How can I determine if windows have numerical pin code activated using PowerShell?

Question

I've looked into the registry key:HKEY_LOCAL_MACHINE\SOFTWARE\Microsoft\Windows\CurrentVersion\Authentication\LogonUI

as well as the CIM registry:root/CIMv2/Security/MicrosoftVolumeEncryption

But these doesn't reflect the users settings. I have run this on our office 9 computers which I know only 3 have the PIN code activated (the rest have the default alpha numerical password) but all 9 return the same values when polling the above two paths.

Can someone tell me a rock solid way of knowing if a user have a PIN code set?
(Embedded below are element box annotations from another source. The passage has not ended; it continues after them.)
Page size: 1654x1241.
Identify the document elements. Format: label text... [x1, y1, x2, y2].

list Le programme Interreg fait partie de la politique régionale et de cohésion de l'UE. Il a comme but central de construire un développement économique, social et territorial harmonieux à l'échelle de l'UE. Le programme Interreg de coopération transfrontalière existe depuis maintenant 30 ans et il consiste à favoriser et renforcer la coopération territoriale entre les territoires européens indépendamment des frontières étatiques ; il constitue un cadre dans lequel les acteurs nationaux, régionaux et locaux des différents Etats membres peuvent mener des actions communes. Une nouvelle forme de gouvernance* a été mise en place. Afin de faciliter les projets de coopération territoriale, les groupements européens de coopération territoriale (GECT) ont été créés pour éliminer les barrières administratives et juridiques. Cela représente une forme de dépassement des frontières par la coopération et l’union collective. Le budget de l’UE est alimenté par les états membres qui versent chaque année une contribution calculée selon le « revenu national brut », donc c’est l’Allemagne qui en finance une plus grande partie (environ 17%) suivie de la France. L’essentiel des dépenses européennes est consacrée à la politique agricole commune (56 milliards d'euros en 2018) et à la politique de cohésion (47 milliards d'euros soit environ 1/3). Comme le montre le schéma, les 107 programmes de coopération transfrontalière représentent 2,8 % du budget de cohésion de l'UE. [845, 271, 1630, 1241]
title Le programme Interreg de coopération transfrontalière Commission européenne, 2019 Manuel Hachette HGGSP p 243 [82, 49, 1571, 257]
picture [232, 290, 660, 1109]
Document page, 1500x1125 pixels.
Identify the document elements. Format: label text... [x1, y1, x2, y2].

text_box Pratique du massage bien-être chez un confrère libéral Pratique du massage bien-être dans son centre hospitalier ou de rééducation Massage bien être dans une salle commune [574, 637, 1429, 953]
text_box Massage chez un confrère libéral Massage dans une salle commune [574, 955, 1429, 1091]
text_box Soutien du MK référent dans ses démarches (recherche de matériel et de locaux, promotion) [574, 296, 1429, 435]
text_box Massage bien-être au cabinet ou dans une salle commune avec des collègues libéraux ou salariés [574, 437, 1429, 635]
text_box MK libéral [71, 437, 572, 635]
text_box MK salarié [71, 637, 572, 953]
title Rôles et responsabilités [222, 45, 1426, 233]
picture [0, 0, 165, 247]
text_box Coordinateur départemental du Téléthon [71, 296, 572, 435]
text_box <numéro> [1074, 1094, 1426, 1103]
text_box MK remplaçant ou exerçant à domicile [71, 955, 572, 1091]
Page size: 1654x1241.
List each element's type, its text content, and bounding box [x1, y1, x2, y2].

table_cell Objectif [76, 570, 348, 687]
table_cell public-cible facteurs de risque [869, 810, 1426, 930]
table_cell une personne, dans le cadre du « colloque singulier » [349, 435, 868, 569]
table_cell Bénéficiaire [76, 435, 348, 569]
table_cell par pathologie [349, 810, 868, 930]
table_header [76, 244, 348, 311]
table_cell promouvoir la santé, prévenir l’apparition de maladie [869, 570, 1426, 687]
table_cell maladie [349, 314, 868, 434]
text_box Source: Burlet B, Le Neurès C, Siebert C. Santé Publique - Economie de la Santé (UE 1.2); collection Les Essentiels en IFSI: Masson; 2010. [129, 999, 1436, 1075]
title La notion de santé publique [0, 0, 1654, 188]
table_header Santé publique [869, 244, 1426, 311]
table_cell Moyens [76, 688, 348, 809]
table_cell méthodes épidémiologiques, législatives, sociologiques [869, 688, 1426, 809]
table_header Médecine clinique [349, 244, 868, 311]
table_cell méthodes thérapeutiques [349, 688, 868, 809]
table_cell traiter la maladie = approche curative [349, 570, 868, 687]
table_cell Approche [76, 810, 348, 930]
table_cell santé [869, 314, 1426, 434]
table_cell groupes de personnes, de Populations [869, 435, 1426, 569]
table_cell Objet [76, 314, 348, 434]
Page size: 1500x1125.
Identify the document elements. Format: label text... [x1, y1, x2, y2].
Not a security breach since I only am interested in if the user have the PIN activated, not the PIN itself.

Answer 1

See the PowerShell script Detect-WindowsHelloEnrollment.ps1 :

Script will detect if the logged on user is using the PIN credential provider indicating that the user is making use of Windows Hello for Business

The script checks the subkeys of the registry key for the PIN credential provider at
HKEY_LOCAL_MACHINE\SOFTWARE\Microsoft\Windows\CurrentVersion\Authentication\Credential Providers\{D6886603-9D2F-4EB2-B667-1971041FA96B}.

The item LogonCredsAvailable for the user's SID needs to have the value of 1 for PIN to be enabled.